During a television break, writer Sadia Dehlvi asked a fellow NDTV panelist, a Delhi University youth Congress leader, why she was celebrating the imperial capital shifting to Delhi when the city had long been the capital before the British arrived.
"Really?" the student replied, "I didn't know that!"
She also didn't know that the inauguration of this imperial New Delhi marked the decline of the local culture of Dilli and Shahjahanabad, which suddenly became 'old' Delhi. "I was born in Lutyens' Delhi, I love Lutyens' Delhi," says Sadia, "but I cannot forget it was built by those who colonised us, divided us and destroyed the beautiful Red Fort."
If the reasons to celebrate 12 December, 2011, are suspect, so is the very date.
Sohail Hashmi has written extensively about the absurdity of celebrating the Delhi Durbar of 1911 when New Delhi was not inaugurated until 1931, he says. The British in 1911 had not even decided on name for the new city.

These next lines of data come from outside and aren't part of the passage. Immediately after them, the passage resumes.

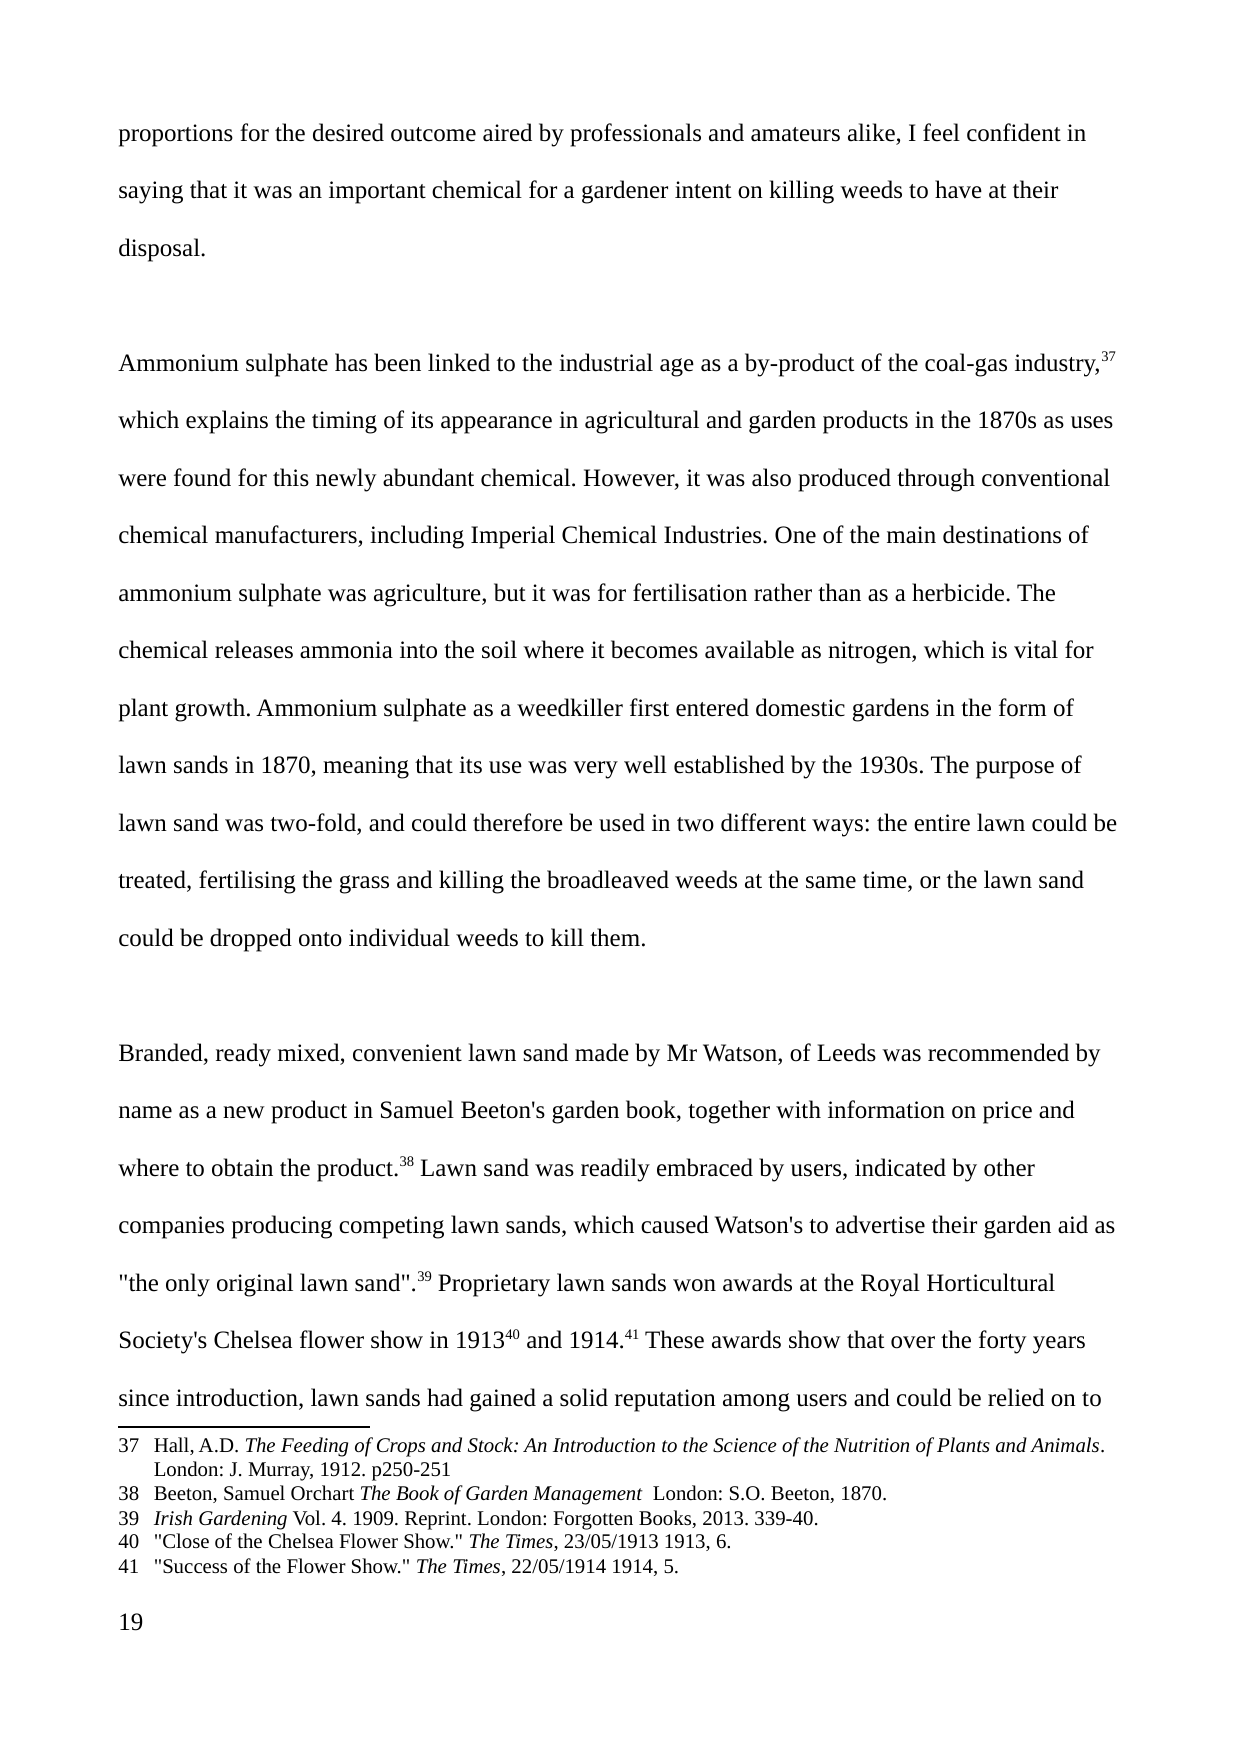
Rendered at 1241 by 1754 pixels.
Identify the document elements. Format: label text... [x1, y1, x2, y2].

text Hall, A.D. The Feeding of Crops and Stock: An Introduction to the Science of the Nutrition of Plants and Animals. London: J. Murray, 1912. p250-251 [118, 1433, 1122, 1481]
text proportions for the desired outcome aired by professionals and amateurs alike, I feel confident in saying that it was an important chemical for a gardener intent on killing weeds to have at their disposal. [118, 118, 1122, 262]
text "Success of the Flower Show." The Times, 22/05/1914 1914, 5. [118, 1553, 1122, 1578]
text Irish Gardening Vol. 4. 1909. Reprint. London: Forgotten Books, 2013. 339-40. [118, 1505, 1122, 1529]
text "Close of the Chelsea Flower Show." The Times, 23/05/1913 1913, 6. [118, 1529, 1122, 1553]
text Ammonium sulphate has been linked to the industrial age as a by-product of the coal-gas industry, which explains the timing of its appearance in agricultural and garden products in the 1870s as uses were found for this newly abundant chemical. However, it was also produced through conventional chemical manufacturers, including Imperial Chemical Industries. One of the main destinations of ammonium sulphate was agriculture, but it was for fertilisation rather than as a herbicide. The chemical releases ammonia into the soil where it becomes available as nitrogen, which is vital for plant growth. Ammonium sulphate as a weedkiller first entered domestic gardens in the form of lawn sands in 1870, meaning that its use was very well established by the 1930s. The purpose of lawn sand was two-fold, and could therefore be used in two different ways: the entire lawn could be treated, fertilising the grass and killing the broadleaved weeds at the same time, or the lawn sand could be dropped onto individual weeds to kill them. [118, 348, 1122, 952]
text Beeton, Samuel Orchart The Book of Garden Management London: S.O. Beeton, 1870. [118, 1481, 1122, 1505]
text Branded, ready mixed, convenient lawn sand made by Mr Watson, of Leeds was recommended by name as a new product in Samuel Beeton's garden book, together with information on price and where to obtain the product. Lawn sand was readily embraced by users, indicated by other companies producing competing lawn sands, which caused Watson's to advertise their garden aid as "the only original lawn sand". Proprietary lawn sands won awards at the Royal Horticultural Society's Chelsea flower show in 1913 and 1914. These awards show that over the forty years since introduction, lawn sands had gained a solid reputation among users and could be relied on to [118, 1038, 1122, 1412]
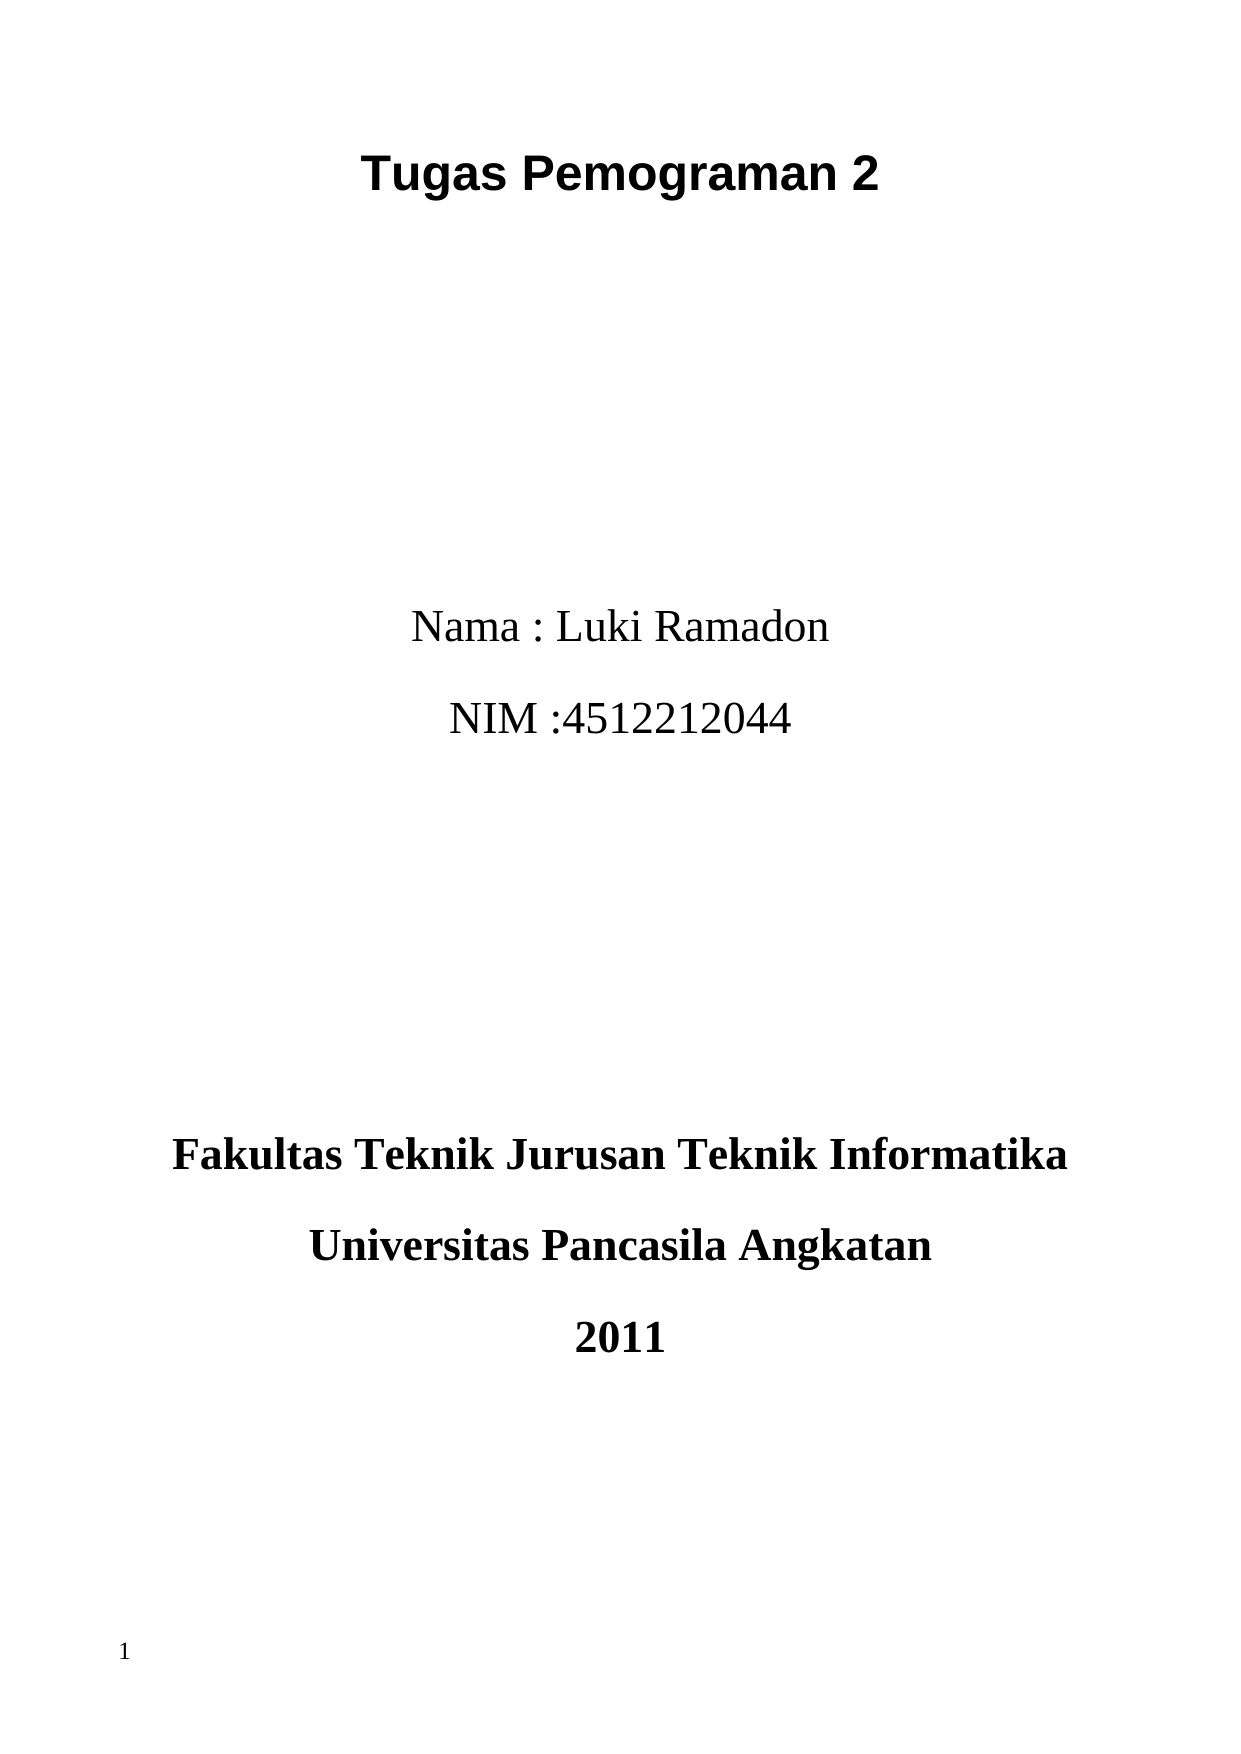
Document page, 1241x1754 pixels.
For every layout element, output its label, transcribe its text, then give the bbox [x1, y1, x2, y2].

Until 1927, Georgetown and Georgabad were amongst the names under consideration. As late as 1920, the British were considering other sites for building their Imperial Capital, including Bombay, Calcutta, Karachi, Nasik, Ranchi, Poona, Pachmari, Allahabad and Jabalpur.
All the historical facts add up to one inescapable conclusion: what the Delhi media celebrated yesterday was not New Delhi but the Delhi Durbar. A coronation durbar, in Jalil's words, "where, with great pomp and ceremony, King George V and Queen Mary were proclaimed the Emperor and Empress of India. Princes, noblemen, landed gentry and persons of rank and repute sat under a gilded canopy, each according to his stature in the colonial pecking order, to hear His Royal Highness address His subjects." What is missing in the celebrations of that day — you can see the footage here — is the silent gaze of the lowly native, who speaks in the words of Akbar Illahabadi: "They are favoured with rising fortune/ The seven-fold heavens belong to them./ Theirs is the cup and theirs the wine/ Only the eyes are mine: the rest belongs to them."
Happy 100 years of the Delhi Durbar!